Ah, siapa yang sudah mencuci otakmu
Suci? Kenapa kamu tiba-tiba berubah hari ini? Padahal tadi pagi semuanya
baik-baik saja. Lantas kenapa kamu berubah? Pasti ada yang telah terjadi? Batin
Ferdi kemudian mengambil ponsel di saku celananya.
“Assalam.
Kamu di mana?”
“Waalaikumsalam.
Kenapa kamu nanya-nanya? Apakah kamu sudah sadar bahwa kamu hanya membutuhkanku,
bukan Suci?”
“Jangan
pernah bermimpi indah di siang hal yang mustahil akan terjadi.”
“Terus
untuk apa kamu mencariku?”
“Katakan
saja kamu di mana?”
“Aku
sekarang masih di sekolah. Di perpustakaan.”
“Okay.
Aku akan ke sana sekarang juga. Wassalam”
Sebelum
sempat menjawab. Ferdi sudah memutuskan sambungnya ponselnya membuat Rini
sedikit kesal, namun ada kebahagiaan tersirat. Baru pertama kali, pemuda yang
disayanginya datang menemuinya.
“Apa
yang sudah kamu katakana pada Suci?”
Padahal
baru saja merasa sedikit senang dan pemuda itu baru duduk beberapa detik lantas
langsung bersikap seperti pengacara di pengadilan.
“Apa
maksud kamu?”
“Jangan
pura-pura tidak tahu atau pura-pura bodoh. Aku tahu kamu yang mencuci otak Suci
kan, sehingga ia tiba-tiba berubah seperti ini,” suara Ferdi sediki lebih
lantang. Untungnya mereka berdua berada di lantai dua perpustakaan, yang
penjaganya berada di pojok dekat tangga turun sehingga tidak mendengar
percakapan di antara mereka.
“Aku
benar-benar tidak tahu apa yang kamu katakana? Kamu jangan pernah menuduh saya
tanpa bukti.”
“Ah,
sudahlah. Aku tahu kamu. Aku tahu kamu itu cewek seperti apa.”
Muncul
kaca-kaca di mata Rini. Pemuda yang begitu dicintainya rela berkata kasar
padanya hanya demi Suci, membuat kemarahan di hatinya semakin menyala.
“Pokoknya
kalau sampai aku menemukan bukti bahwa kamu yang sudah mencuci otak gadis yang
aku sayangi maka aku tidak akan segan-segan melakukan sesuatu hal yang buruk
kepadamu.
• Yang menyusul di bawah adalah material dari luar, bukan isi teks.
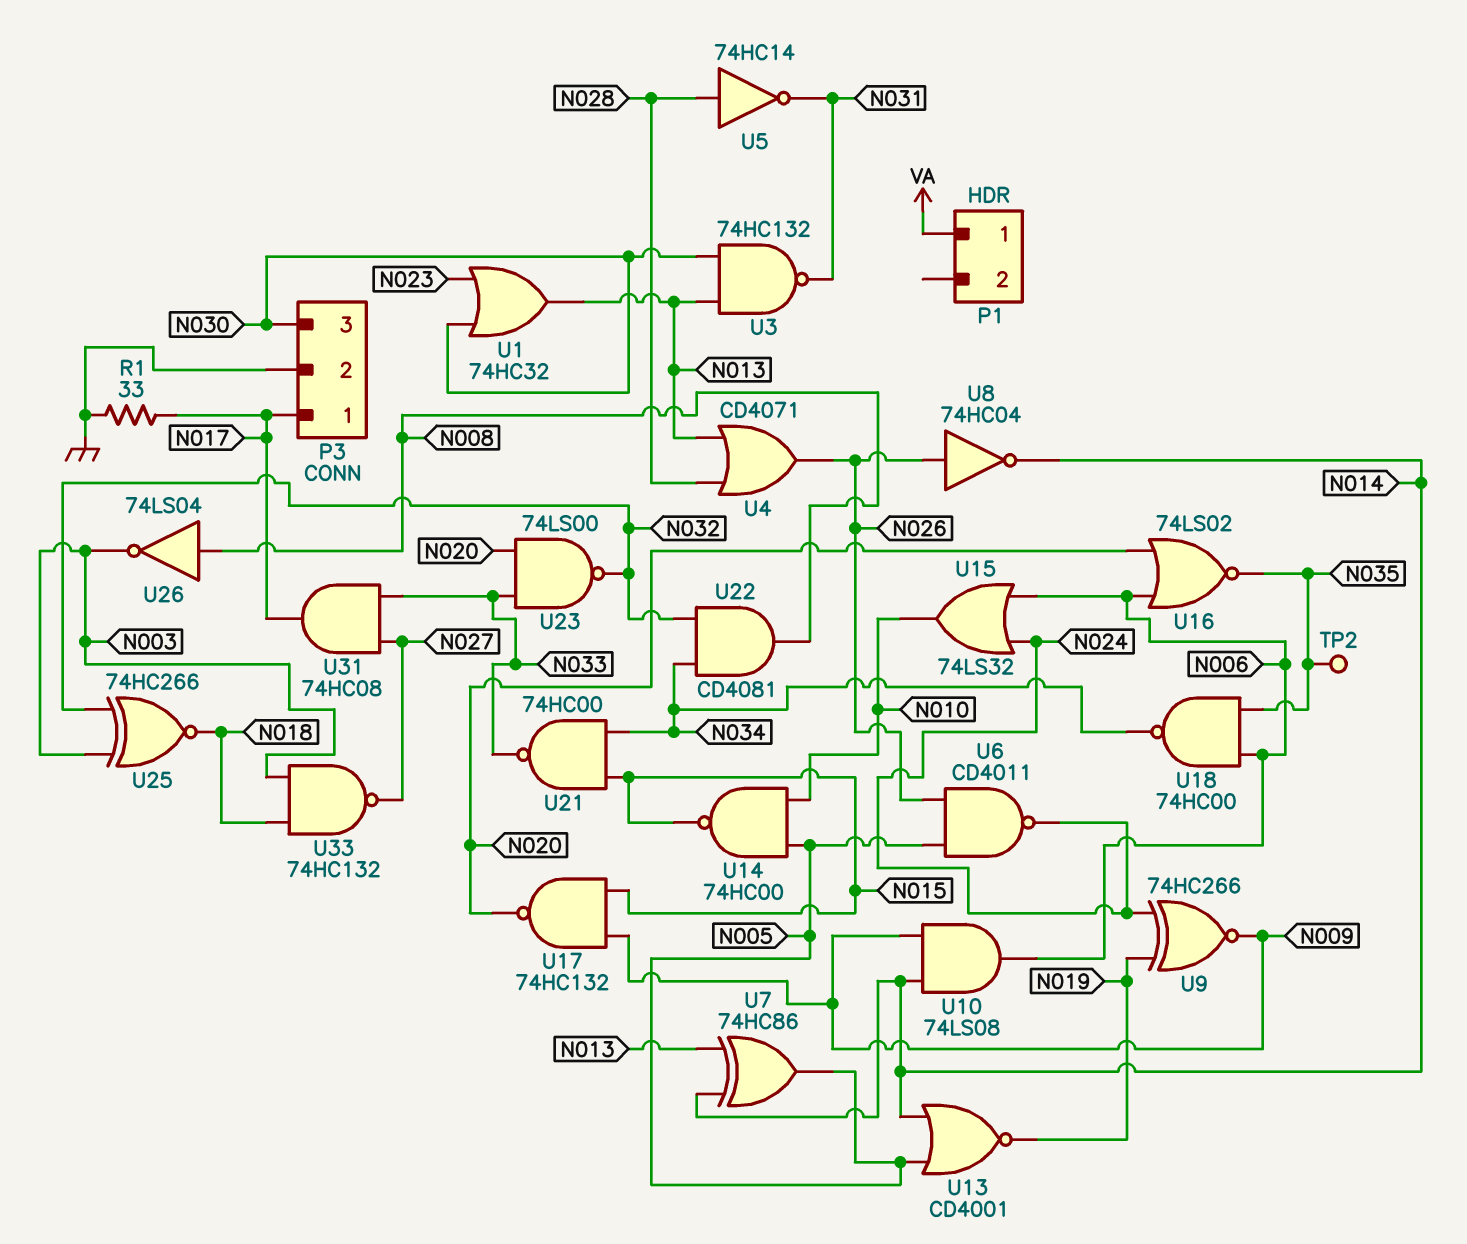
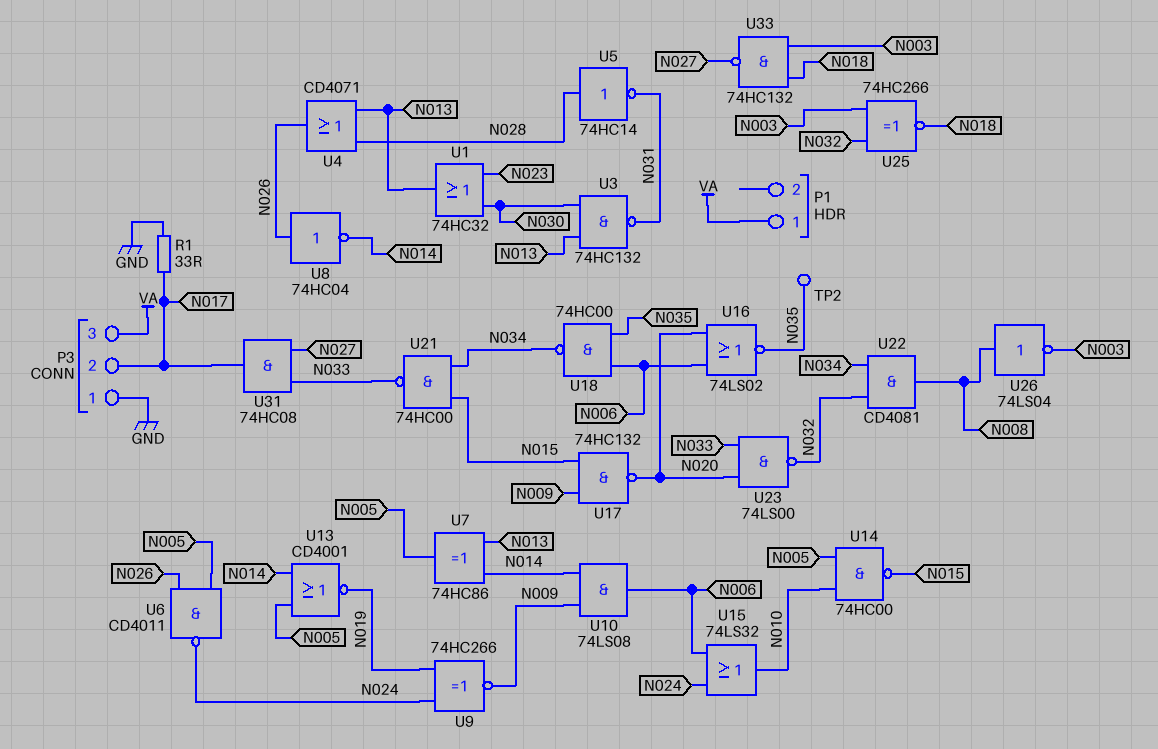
P3 pin 1: N017 -> GND
P3 pin 2: GND -> N017
P3 pin 3: N030 -> VA

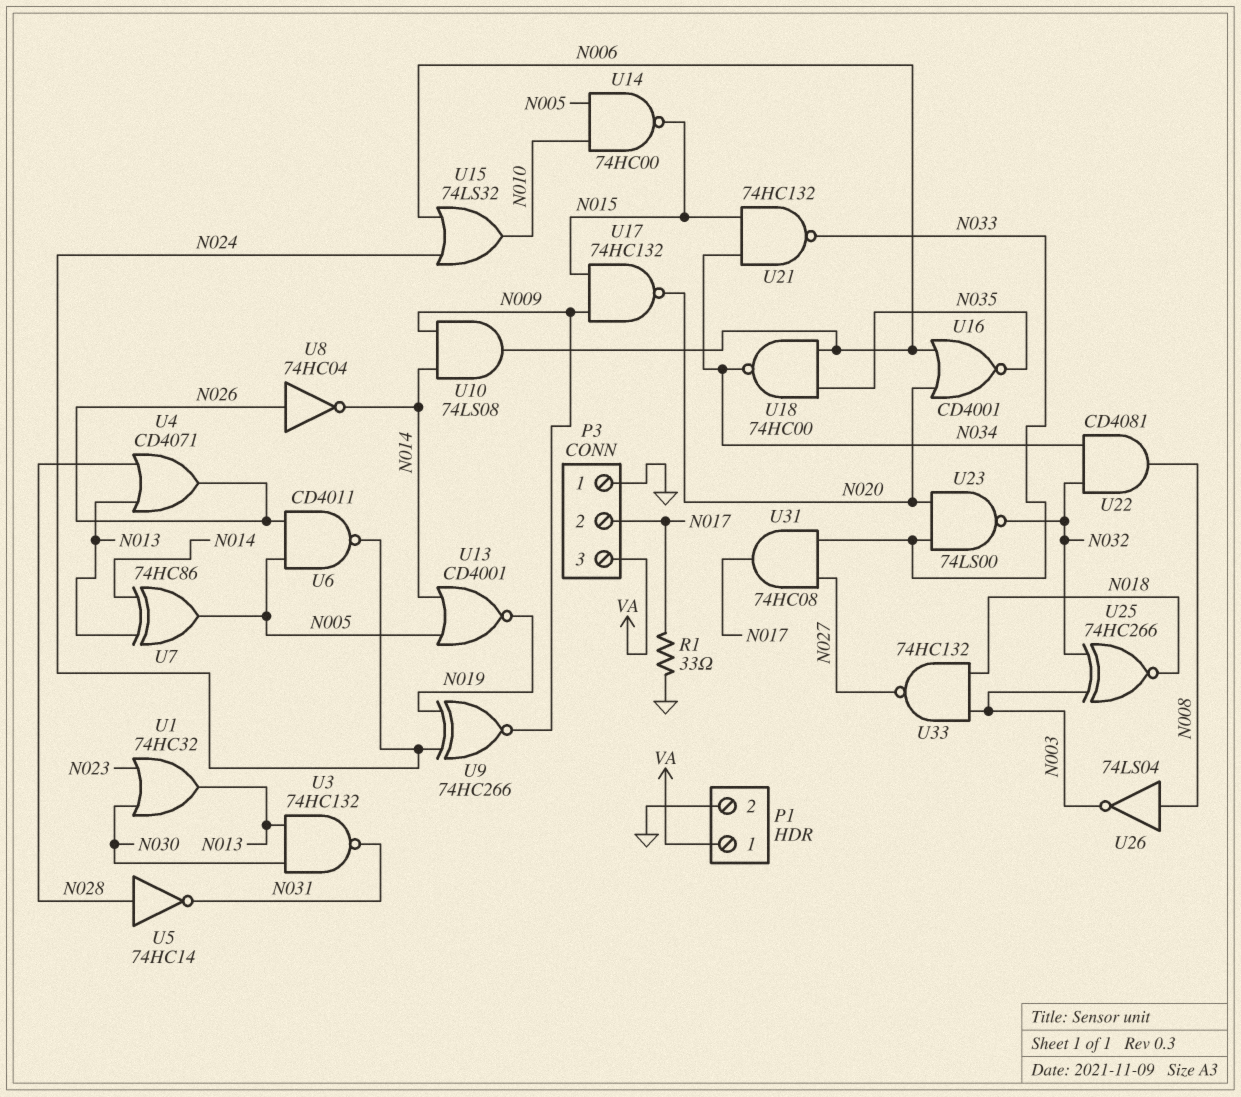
P1 pin 2: none -> GND
TP2: test point (N035) -> none
U16: NOR 74LS02 (in N006, in N020, out N035) -> NOR CD4001 (in N006, in N020, out N035)
U21: NAND 74HC00 (in N015, in N034, out N033) -> NAND 74HC132 (in N015, in N034, out N033)

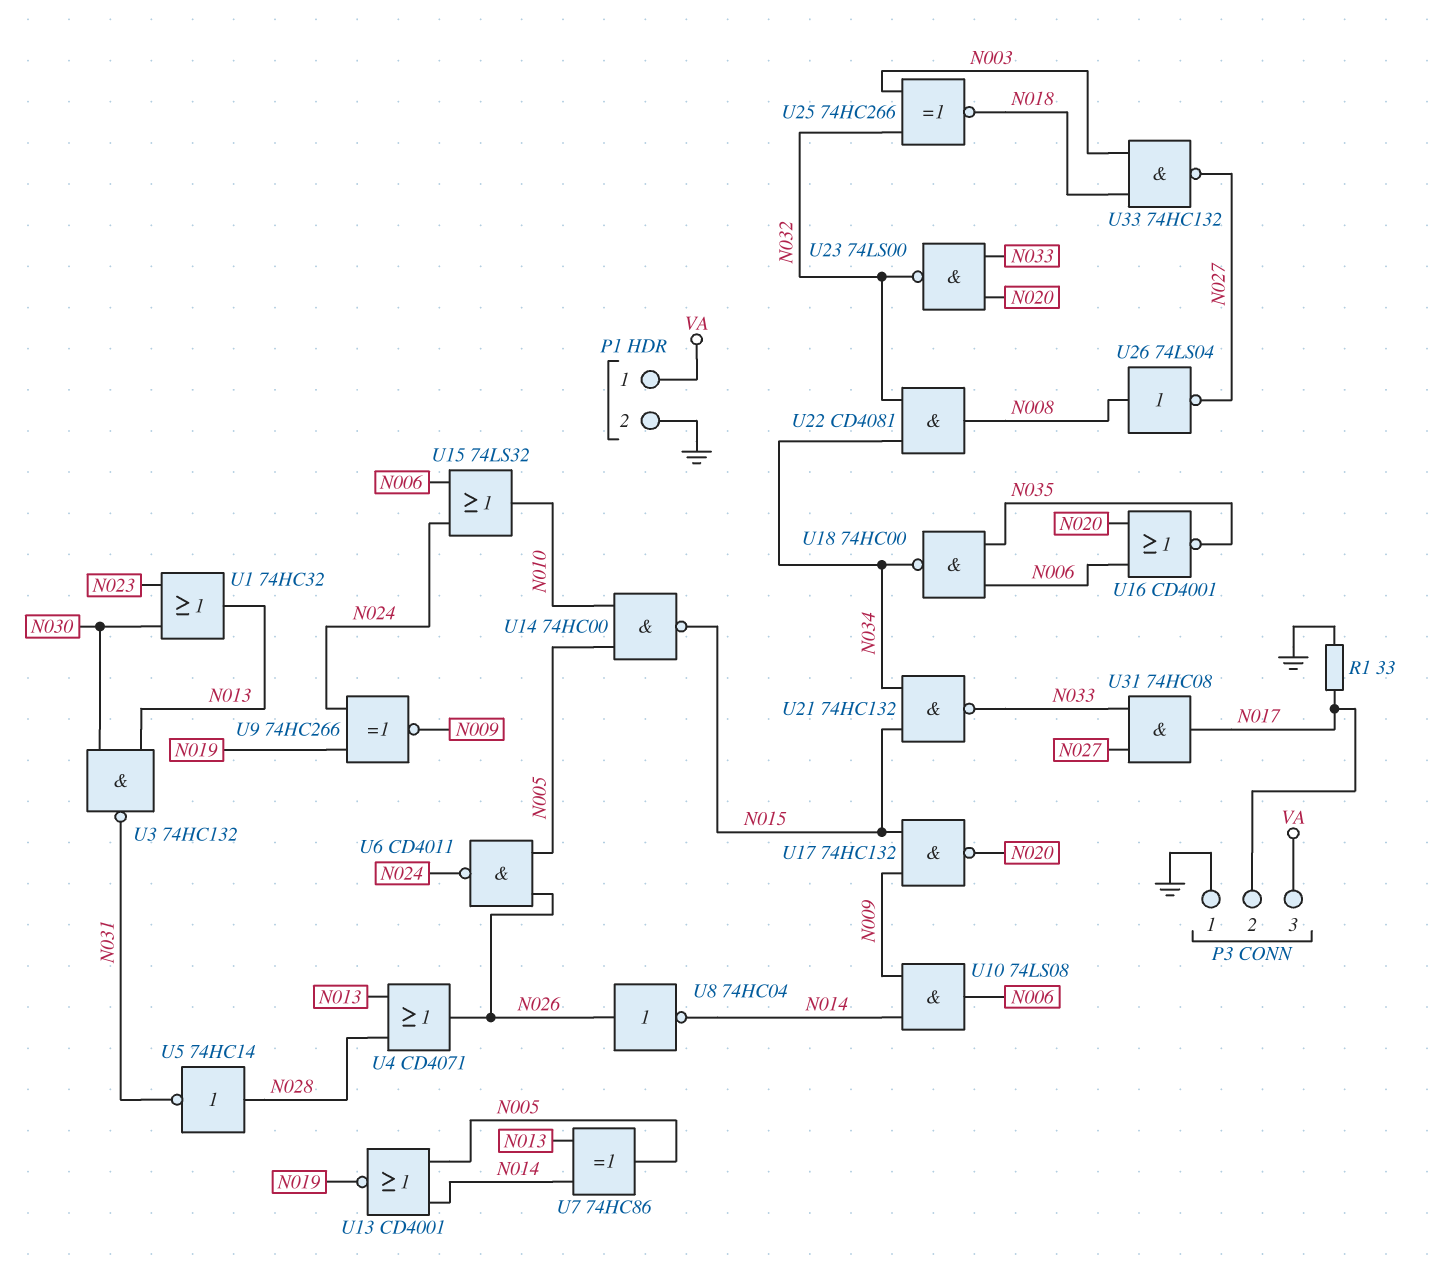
U26: NOT 74LS04 (in N008, out N003) -> NOT 74LS04 (in N008, out N027)

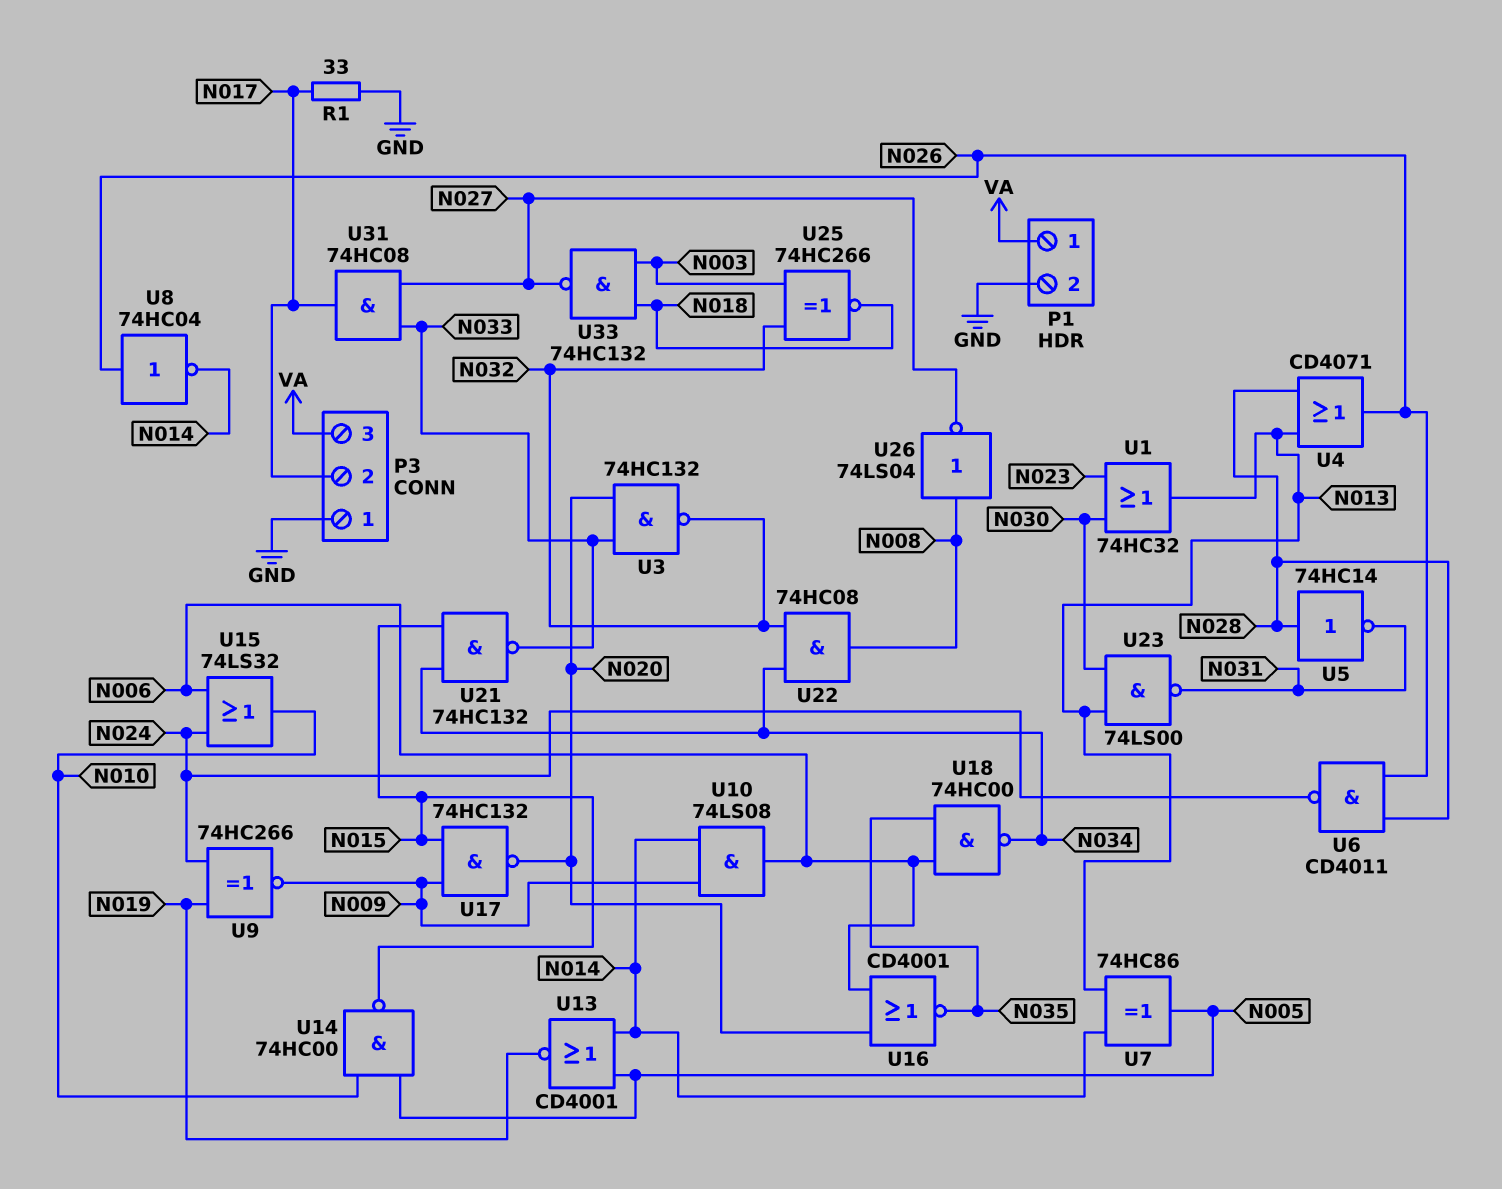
U3: NAND 74HC132 (in N013, in N030, out N031) -> NAND 74HC132 (in N020, in N033, out N032)
U6: NAND CD4011 (in N005, in N026, out N024) -> NAND CD4011 (in N026, in N028, out N024)
U22: AND CD4081 (in N032, in N034, out N008) -> AND 74HC08 (in N032, in N034, out N008)
U23: NAND 74LS00 (in N020, in N033, out N032) -> NAND 74LS00 (in N013, in N030, out N031)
Camkan itu,” Ferdi lalu dengan amarah yang masih meledak-ledak.
Dan,
sekarang air matanya mengalir ke pipinya. Sungguh berat menghadapi kenyataan
yang terjadi. Rini mengusap air matanya.
“Aku
tidak boleh lemah. Aku tidak boleh cengeng. Hah. Mereka harus merasakan apa
yang aku rasakan,” katanya dengan kebencian yang berapi-api.